Soluzioni elettrolitiche

Le soluzioni elettrolitiche come conduttori di corrente elettrica

Le soluzioni elettrolitiche costituiscono un importante mezzo per la conduzione di corrente elettrica, grazie alla presenza di sostanze disgregate in ioni come acidi, basi e sali che, in presenza di acqua, si frammentano in ioni positivi e negativi.

Uno dei pionieri nello studio delle soluzioni elettrolitiche è stato il fisico e chimico Michael Faraday, il quale ha dimostrato che queste soluzioni sono in grado di trasportare corrente elettrica grazie alla presenza di ioni carichi che si spostano attraverso la soluzione da un elettrodo all’altro.

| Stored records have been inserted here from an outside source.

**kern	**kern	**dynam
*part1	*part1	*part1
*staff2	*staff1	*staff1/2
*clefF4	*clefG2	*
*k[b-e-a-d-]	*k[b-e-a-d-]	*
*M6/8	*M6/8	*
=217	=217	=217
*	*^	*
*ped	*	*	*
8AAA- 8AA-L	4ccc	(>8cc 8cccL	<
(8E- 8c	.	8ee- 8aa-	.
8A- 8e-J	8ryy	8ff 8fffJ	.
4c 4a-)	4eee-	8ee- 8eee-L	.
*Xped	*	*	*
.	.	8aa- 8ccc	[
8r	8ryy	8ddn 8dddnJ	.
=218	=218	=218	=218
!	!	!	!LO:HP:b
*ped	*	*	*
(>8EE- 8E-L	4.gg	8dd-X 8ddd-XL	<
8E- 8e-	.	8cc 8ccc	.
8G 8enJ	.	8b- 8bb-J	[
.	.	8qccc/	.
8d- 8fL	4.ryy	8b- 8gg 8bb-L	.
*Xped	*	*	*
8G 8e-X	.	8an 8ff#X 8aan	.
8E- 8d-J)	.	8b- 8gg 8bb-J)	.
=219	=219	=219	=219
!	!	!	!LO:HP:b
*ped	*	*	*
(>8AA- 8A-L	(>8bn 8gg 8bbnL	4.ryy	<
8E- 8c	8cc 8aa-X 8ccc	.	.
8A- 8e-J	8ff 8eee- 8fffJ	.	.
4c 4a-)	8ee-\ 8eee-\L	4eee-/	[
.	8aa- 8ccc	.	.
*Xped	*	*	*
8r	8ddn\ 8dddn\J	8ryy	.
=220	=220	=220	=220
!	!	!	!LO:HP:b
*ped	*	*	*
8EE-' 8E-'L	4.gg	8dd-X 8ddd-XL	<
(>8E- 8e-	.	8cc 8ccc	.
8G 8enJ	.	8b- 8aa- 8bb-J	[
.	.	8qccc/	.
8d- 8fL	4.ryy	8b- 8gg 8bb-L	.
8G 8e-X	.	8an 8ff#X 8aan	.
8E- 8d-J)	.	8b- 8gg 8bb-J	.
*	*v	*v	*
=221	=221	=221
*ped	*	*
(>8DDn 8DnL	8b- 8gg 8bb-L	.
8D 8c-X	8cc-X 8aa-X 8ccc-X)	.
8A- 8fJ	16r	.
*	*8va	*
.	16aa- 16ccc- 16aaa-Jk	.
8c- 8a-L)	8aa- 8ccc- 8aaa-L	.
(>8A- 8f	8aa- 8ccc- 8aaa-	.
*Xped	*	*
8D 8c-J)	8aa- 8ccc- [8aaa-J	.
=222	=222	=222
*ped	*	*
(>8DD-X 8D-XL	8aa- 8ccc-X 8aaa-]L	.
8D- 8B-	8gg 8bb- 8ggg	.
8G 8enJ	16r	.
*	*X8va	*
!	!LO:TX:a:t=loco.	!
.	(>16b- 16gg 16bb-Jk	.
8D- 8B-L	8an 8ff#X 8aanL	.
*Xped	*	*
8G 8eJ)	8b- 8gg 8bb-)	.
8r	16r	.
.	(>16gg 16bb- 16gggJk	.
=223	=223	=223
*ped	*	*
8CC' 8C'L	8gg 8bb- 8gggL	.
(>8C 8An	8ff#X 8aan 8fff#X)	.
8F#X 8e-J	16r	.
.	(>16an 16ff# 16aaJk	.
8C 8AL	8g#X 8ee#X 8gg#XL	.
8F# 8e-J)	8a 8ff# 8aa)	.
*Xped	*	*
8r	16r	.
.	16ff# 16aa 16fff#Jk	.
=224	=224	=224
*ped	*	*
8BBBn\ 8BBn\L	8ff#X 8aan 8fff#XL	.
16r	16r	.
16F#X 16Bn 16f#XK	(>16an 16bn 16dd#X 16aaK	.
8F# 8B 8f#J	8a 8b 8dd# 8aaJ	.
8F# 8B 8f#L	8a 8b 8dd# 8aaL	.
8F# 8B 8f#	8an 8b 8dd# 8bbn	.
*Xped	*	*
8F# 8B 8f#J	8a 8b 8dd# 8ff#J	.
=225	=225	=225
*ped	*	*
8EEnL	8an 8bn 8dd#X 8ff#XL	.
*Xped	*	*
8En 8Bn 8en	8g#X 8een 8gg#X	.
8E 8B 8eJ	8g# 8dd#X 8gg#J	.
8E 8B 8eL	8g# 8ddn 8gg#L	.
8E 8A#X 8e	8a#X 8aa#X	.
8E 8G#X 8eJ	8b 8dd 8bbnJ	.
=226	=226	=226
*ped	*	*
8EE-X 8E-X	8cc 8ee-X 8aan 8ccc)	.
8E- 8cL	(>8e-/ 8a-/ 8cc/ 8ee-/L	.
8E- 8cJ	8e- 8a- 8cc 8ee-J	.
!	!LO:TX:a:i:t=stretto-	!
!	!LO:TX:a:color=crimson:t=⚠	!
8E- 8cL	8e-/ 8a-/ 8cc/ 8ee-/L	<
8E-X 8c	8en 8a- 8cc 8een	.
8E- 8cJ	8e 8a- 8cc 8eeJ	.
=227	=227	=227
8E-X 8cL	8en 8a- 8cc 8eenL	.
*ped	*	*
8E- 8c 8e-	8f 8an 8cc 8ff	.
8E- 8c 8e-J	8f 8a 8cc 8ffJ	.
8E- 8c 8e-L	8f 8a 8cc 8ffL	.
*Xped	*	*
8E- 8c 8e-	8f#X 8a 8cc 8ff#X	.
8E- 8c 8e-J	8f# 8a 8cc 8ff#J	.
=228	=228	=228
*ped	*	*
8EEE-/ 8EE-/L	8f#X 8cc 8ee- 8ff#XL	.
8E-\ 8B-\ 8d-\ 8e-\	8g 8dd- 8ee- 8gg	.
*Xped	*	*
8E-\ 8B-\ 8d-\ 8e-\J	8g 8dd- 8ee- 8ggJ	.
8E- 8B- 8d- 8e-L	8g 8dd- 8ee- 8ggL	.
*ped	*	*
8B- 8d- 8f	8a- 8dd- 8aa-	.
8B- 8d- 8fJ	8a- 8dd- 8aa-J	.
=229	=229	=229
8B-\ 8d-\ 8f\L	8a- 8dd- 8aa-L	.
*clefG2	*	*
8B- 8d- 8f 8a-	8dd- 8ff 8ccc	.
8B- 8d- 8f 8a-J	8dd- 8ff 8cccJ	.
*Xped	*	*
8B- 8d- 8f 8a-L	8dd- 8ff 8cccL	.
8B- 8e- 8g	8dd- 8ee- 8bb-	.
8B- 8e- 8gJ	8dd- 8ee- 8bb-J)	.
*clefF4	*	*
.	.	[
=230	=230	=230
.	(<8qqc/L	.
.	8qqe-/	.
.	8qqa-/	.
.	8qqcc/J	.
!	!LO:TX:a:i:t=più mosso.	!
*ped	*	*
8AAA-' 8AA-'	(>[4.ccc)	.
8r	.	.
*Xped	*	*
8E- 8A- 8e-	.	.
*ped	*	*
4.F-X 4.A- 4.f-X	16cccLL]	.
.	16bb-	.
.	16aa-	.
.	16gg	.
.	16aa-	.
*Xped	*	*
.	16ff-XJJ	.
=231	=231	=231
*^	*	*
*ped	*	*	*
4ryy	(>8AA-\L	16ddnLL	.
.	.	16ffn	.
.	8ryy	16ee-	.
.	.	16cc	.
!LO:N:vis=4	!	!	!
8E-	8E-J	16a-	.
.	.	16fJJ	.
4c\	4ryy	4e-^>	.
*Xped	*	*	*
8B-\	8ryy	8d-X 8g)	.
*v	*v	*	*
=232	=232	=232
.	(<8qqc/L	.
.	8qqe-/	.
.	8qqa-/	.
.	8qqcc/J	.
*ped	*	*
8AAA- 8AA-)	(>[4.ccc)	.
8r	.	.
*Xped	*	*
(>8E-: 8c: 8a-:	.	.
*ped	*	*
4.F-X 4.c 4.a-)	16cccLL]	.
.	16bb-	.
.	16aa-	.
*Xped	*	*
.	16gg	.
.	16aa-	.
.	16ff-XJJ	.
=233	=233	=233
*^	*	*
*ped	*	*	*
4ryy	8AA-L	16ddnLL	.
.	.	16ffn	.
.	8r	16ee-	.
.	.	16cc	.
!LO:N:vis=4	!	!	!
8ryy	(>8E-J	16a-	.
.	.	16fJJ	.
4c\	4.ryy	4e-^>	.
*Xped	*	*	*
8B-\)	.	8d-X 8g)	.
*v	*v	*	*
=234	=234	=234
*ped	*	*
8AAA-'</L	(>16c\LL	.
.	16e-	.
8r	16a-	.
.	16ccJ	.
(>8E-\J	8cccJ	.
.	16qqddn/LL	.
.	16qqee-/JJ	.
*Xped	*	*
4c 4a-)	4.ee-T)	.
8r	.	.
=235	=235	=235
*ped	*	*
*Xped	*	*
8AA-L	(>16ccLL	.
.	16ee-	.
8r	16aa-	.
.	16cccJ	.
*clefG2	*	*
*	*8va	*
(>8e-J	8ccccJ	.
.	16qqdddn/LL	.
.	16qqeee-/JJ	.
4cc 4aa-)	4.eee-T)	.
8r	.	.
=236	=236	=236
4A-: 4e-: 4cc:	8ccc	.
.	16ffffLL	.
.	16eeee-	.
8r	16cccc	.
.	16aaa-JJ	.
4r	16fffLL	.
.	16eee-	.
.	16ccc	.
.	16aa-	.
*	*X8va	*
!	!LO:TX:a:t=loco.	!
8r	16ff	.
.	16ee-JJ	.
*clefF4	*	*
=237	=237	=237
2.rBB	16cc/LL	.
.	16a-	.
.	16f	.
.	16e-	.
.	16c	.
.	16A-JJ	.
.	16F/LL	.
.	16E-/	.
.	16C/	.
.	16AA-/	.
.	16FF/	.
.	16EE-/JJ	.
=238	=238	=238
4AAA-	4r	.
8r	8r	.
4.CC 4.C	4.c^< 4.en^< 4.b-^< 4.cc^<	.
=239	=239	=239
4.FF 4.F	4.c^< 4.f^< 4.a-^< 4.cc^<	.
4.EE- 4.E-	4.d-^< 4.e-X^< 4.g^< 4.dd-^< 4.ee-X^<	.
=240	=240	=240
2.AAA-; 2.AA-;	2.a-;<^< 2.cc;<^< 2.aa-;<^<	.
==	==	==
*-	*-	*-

Ogni ione possiede una specifica carica che può variare tra numeri interi da -1 a +3. I solidi ionici come il cloruro di sodio, per esempio, sono composti da particelle cariche che possono condurre corrente elettrica solo quando sono disciolti in acqua o fusi.

Gli ioni carichi positivamente sono noti come cationi e sono attratti dall’elettrodo negativo (catodo), mentre gli ioni carichi negativamente sono chiamati anioni e sono attratti dall’elettrodo positivo (anodo).

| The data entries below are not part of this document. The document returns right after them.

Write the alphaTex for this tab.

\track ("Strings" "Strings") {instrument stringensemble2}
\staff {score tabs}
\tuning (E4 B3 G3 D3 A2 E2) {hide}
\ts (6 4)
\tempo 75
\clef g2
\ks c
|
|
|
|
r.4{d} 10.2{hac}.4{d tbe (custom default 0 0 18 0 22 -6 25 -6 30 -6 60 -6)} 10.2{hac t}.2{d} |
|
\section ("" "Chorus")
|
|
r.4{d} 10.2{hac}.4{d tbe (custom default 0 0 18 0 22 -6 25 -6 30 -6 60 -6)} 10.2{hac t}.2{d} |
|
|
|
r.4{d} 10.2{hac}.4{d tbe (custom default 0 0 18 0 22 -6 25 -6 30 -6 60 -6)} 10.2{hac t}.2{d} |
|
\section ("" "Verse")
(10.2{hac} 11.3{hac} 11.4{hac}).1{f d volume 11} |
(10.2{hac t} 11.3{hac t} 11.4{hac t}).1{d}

Solitamente, l’acqua viene impiegata come solvente per la dissoluzione degli elettroliti. Grazie alla sua natura polare covalente, l’acqua riduce le forze di attrazione tra gli ioni presenti nei solidi ionici o tra gli atomi nelle molecole polari covalenti. In presenza di un composto ionico, l’acqua si comporta come un dipolo elettrostatico, creando un’attrazione tra gli ioni e le molecole del solvente, diminuendo l’attrazione elettrostatica e rompendo la struttura cristallina.

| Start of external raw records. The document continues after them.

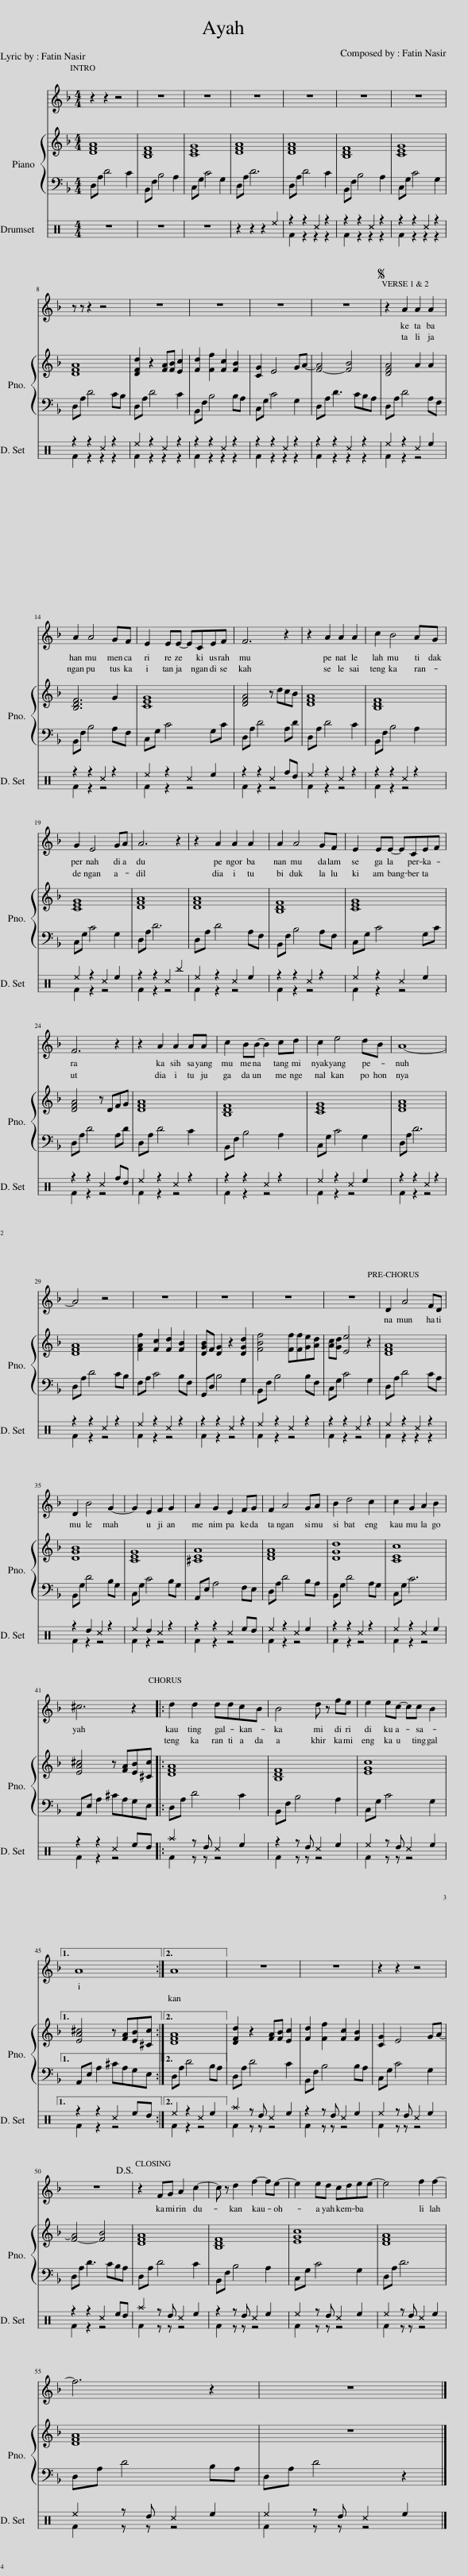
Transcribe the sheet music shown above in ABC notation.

X:1
%%score 1 { 2 | 3 } ( 4 5 )
L:1/8
M:4/4
I:linebreak $
K:F
V:1 treble
V:2 treble
V:3 bass
V:4 perc
K:none
V:5 perc
K:none
V:1
 z2 z2 z4 | z8 | z8 | z8 | z8 | %5
 z8 | z8 |$ z z z2 z4 | z8 | z8 | %10
 z8 | z8 |S z2 A2 A2 A2 |$ A2 A4 GF | E2 EE- ECEF | %15
 F6 z2 | z2 A2 A2 A2 | c2 B4 AG |$ G2 E4 GA | A6 z2 | %20
 z2 A2 A2 A2 | A2 A4 GF | E2 EE- ECEF |$ F6 z2 | z2 A2 A2 AA | %25
 c2 BB- B2 cd | c2 e4 dB | A8- |$ A4 z4 | z8 | %30
 z8 | z8 | z8 | D2 A4 FD |$ D2 B4 G2- | %35
 G2 E2 F2 G2 | A2 G2 E2 FG | F2 A4 GA | B2 d4 c2 | c2 G2 A2 B2 |$ %40
 ^c6 z2 |: d2 d2 ddcB | B4 d z fe | e2 ec- cc B2 |1$ A8 :|2 %45
 A8 || z8 | z8 | z2 z2 z4 |$ z8!D.S.! | %50
 z2 FG A2 c2- | c z d2 f2- fe- | e2 ed cdee- | e4 f2 f2- |$ f6 z2 | %55
 z8 |] %56
V:2
 [DFA]8 | [B,DF]8 | [CEG]8 | [DFA]8 | [DFA]8 | %5
 [B,DF]8 | [CEG]8 |$ [DFA]8 | [DFd]2 z2 [FA][FB] [Ec]2 | [Fd]2 [Ff]2 [Fc]2 [FB]2 | %10
 [CG]2 E4 GA- | [F-A]4 [FB]4 | [DFA]4 A2 A2 |$ [B,DF]6 G2 | [CEG]8 | %15
 [DFA]4 z dcB | [DFA]8 | [B,DF]8 |$ [CEG]8 | [DFA]8 | %20
 [DFA]8 | [B,DF]8 | [CEG]8 |$ [DFA]4 z DFG | [DFA]8 | %25
 [B,DF]8 | [CEG]8 | [DFA]8 |$ [DFA]8 | [FAf]2 [Fc]2 [Fd]2 [FB]2 | %30
 [DGB]F [DG]2 z2 [DGd]2 | [FBf]4 [Ff][Ff][Ge][Ad] | [Ac][Gd] [Ee]4 z2 | [DFA]8 |$ [DGB]8 | %35
 [CEG]8 | [^CEA]8 | [DFA]8 | [DGd]8 | [CEc]8 |$ %40
 [EA^c]4 z [FA][EB][^Cc] |: [DFA]8 | [B,DF]8 | [EGc]8 |1$ [EA^c]4 z [FA][EB][^Cc] :|2 %45
 [DFA]8 || [DFd]2 z2 [FA][FB] [Ec]2 | [Fd]2 [Ff]2 [Fc]2 [FB]2 | [CG]2 E4 GA- |$ [F-A]4 [FB]4 | %50
 [DFA]8 | [B,DF]8 | [EGc]8 | [DFA]8 |$ [DFA]8 | %55
 z8 |] %56
V:3
 D,A, D4 C2 | B,,F, B,4 A,2 | C,G, C4 G,2 | D,A, D6 | D,A, D4 C2 | %5
 B,,F, B,4 A,2 | C,G, C4 G,2 |$ D,A, D4 CB, | D,A, D4 C2 | B,,F, B,4 B,A, | %10
 C,G, C4 G,2 | D,A, D3 CB,A, | D,A, D4 A,F, |$ B,,F, B,4 A,F, | C,G, C4 G,C | %15
 D,A, D4 A,D | D,A, D4 C2 | B,,F, B,4 A,2 |$ C,G, C4 G,2 | D,A, D6 | %20
 D,A, D4 A,F, | B,,F, B,4 A,F, | C,G, C4 G,C |$ D,A, D4 A,D | D,A, D4 C2 | %25
 B,,F, B,4 A,2 | C,G, C4 G,2 | D,A, D6 |$ D,A, D4 CB, | F,A, C4 B,F, | %30
 G,,D, B,4 G,2 | B,,F, B,4 B,F, | C,G, C4 G,2 | D,A, D4 CA, |$ B,,G, D4 B,G, | %35
 C,G, C4 B,G, | A,,E, A,4 F,E, | D,A, D4 B,A, | B,,G, D4 A,G, | C,G, C6 |$ %40
 A,,E, A,2 ^CA,G,E, |: D,A, D4 C2 | B,,F, B,4 A,2 | C,G, C4 G,2 |1$ A,,E, A,2 ^CA,G,E, :|2 %45
 D,A, D4 B,A, || D,A, D4 C2 | B,,F, B,4 B,A, | C,G, C4 G,2 |$ D,A, D3 CB,A, | %50
 D,A, D4 C2 | B,,F, B,4 A,2 | C,G, C4 G,2 | D,A, D6 |$ D,A, D4 B,A, | %55
 D,A, D4 z2 |] %56
V:4
[K:C] z8 | z8 | z8 | z2 z2 z2 ^e2 | z2 z2 ^c2 z2 | %5
 z2 z2 ^c2 z2 | z2 z2 ^c2 z2 |$ z2 z2 ^c2 z2 | ^e2 z2 ^c2 z2 | z2 z2 ^c2 z2 | %10
 z2 z2 ^c2 z2 | z2 z2 ^c2 z2 | ^e2 z2 ^c2 e2 |$ z2 z2 ^c2 z2 | ^e2 z2 ^c2 e2 | %15
 z2 z2 ^c2 fd | ^e2 z2 ^c2 z2 | z2 z2 ^c2 z2 |$ ^e2 z2 ^c2 e2 | z2 z2 ^c2 ^b2 | %20
 ^e2 z2 ^c2 e2 | z2 z2 ^c2 z2 | ^e2 z2 ^c2 e2 |$ z2 z2 ^c2 fd | ^e2 z2 ^c2 z2 | %25
 z2 z2 ^c2 z2 | ^e2 z2 ^c2 e2 | z2 z2 ^c2 z2 |$ z2 z2 ^c2 z2 | ^e2 z2 ^c2 z2 | %30
 z2 z2 ^c2 z2 | ^e2 z2 ^c2 z2 | z2 z2 ^c2 z2 | ^e2 z2 ^c2 z2 |$ z2 d2 ^c2 z2 | %35
 ^e2 d2 ^c2 z2 | z2 z2 ^c2 ed | ^e2 z2 ^c2 e2 | z2 z2 ^c2 z2 | ^e2 z2 ^c2 e2 |$ %40
 z2 z2 ^c2 ed |: ^a2 z d ^c2 e2 | z2 z d ^c2 e2 | ^e2 z d ^c2 e2 |1$ z2 z2 ^c2 ed :|2 %45
 ^e2 z2 ^c2 e2 || ^a2 z d ^c2 e2 | z2 z d ^c2 e2 | ^e2 z d ^c2 e2 |$ z2 z2 ^c2 ed | %50
 ^a2 z d ^c2 e2 | z2 z d ^c2 e2 | ^e2 z d ^c2 e2 | ^e2 z d ^c2 e2 |$ ^e2 z d ^c2 e2 | %55
 ^e2 z d ^c2 e2 |] %56
V:5
[K:C] x8 | x8 | x8 | x8 | F2 z2 z2 z2 | %5
 F2 z2 z2 z2 | F2 z2 z2 z2 |$ F2 z2 z2 z2 | F2 z2 z2 z2 | F2 z2 z2 z2 | %10
 F2 z2 z2 z2 | F2 z2 z2 z2 | F2 z2 z4 |$ F2 z2 z4 | F2 z2 z4 | %15
 F2 z2 z4 | F2 z2 z4 | F2 z2 z4 |$ F2 z2 z4 | F2 z2 z4 | %20
 F2 z2 z4 | F2 z2 z4 | F2 z2 z4 |$ F2 z2 z4 | F2 z2 z4 | %25
 F2 z2 z4 | F2 z2 z4 | F2 z2 z4 |$ F2 z2 z4 | F2 z2 z4 | %30
 F2 z2 z4 | F2 z2 z4 | F2 z2 z4 | F2 z2 z2 z2 |$ F2 z2 z4 | %35
 F2 z2 z4 | F2 z2 z4 | F2 z2 z4 | F2 z2 z4 | F2 z2 z4 |$ %40
 F2 z2 z4 |: F2 z z z4 | F2 z z z4 | F2 z z z4 |1$ F2 z2 z4 :|2 %45
 F2 z2 z4 || F2 z z z4 | F2 z z z4 | F2 z z z4 |$ F2 z2 z4 | %50
 F2 z z z4 | F2 z z z4 | F2 z z z4 | F2 z z z4 |$ F2 z z z4 | %55
 F2 z z z4 |] %56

Quando un elettrolita molecolare, come l’acido cloridrico, viene a contatto con l’acqua, avviene un processo di ionizzazione che porta alla formazione di ioni.

Nonostante l’acqua sia il solvente più comunemente impiegato, esistono altri solventi con elevate proprietà di polarità e conduttività specifica che possono essere utilizzati per creare soluzioni elettrolitiche.